What you return should be the lines of the data containing "camera", each in full.
----------------------------------------
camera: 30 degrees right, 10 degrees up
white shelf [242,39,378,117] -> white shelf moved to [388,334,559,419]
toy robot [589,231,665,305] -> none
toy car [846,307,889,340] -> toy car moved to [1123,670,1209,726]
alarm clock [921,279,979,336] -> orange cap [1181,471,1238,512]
----------------------------------------
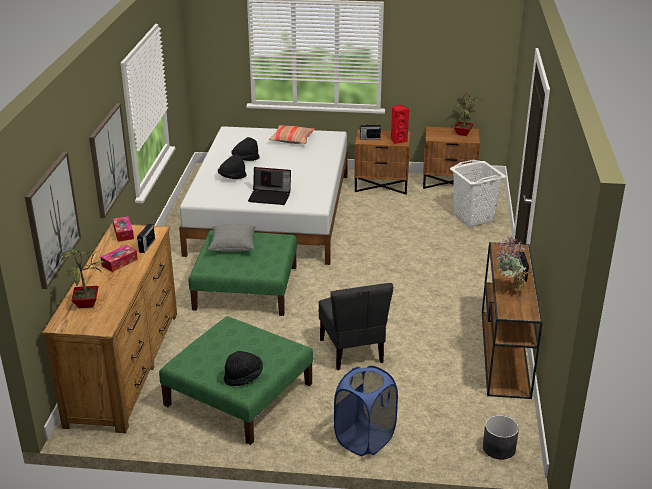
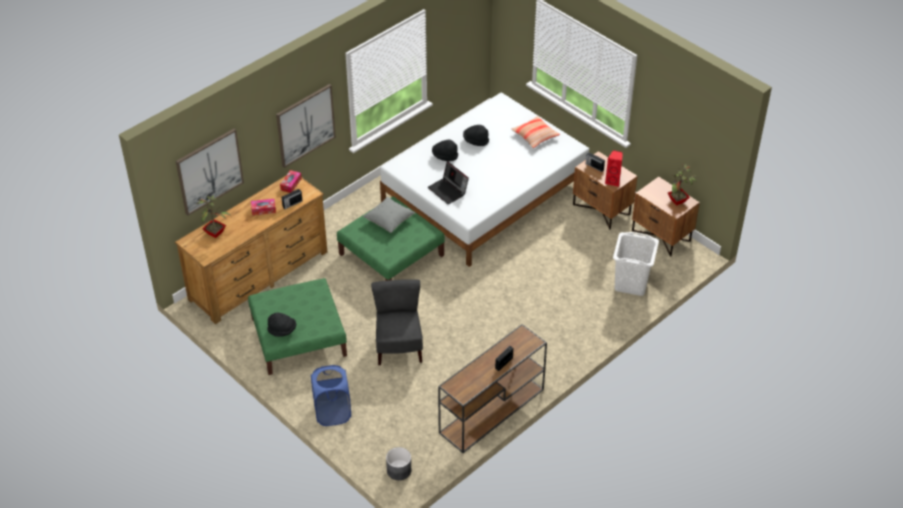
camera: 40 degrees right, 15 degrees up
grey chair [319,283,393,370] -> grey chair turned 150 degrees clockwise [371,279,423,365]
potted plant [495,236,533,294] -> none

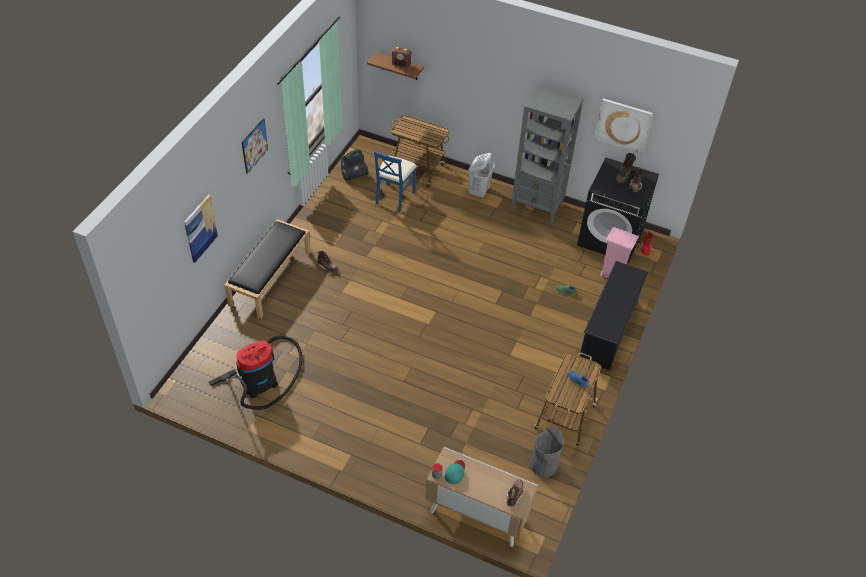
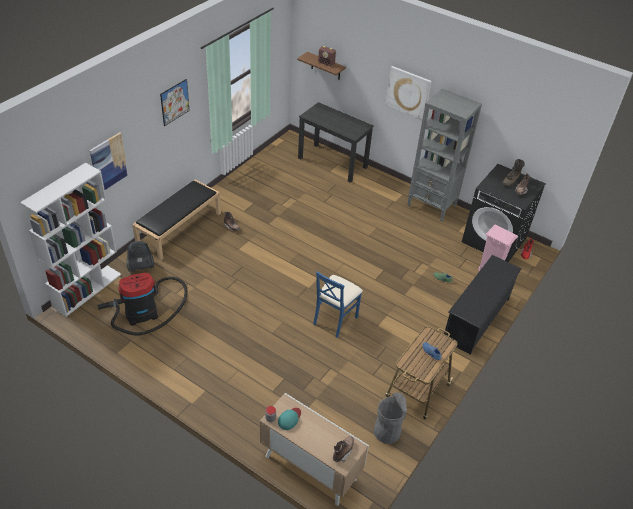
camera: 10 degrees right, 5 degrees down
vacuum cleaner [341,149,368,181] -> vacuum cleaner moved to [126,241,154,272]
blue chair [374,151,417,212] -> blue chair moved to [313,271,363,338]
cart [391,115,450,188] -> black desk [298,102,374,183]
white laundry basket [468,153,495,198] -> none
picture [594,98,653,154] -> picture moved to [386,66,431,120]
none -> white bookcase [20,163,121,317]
----------------------------------------
§ **SOLUTION TO THIS TASK**:
camera: 30 degrees right, 10 degrees up
camera: 40 degrees right, 15 degrees up
camera: 10 degrees right, 5 degrees down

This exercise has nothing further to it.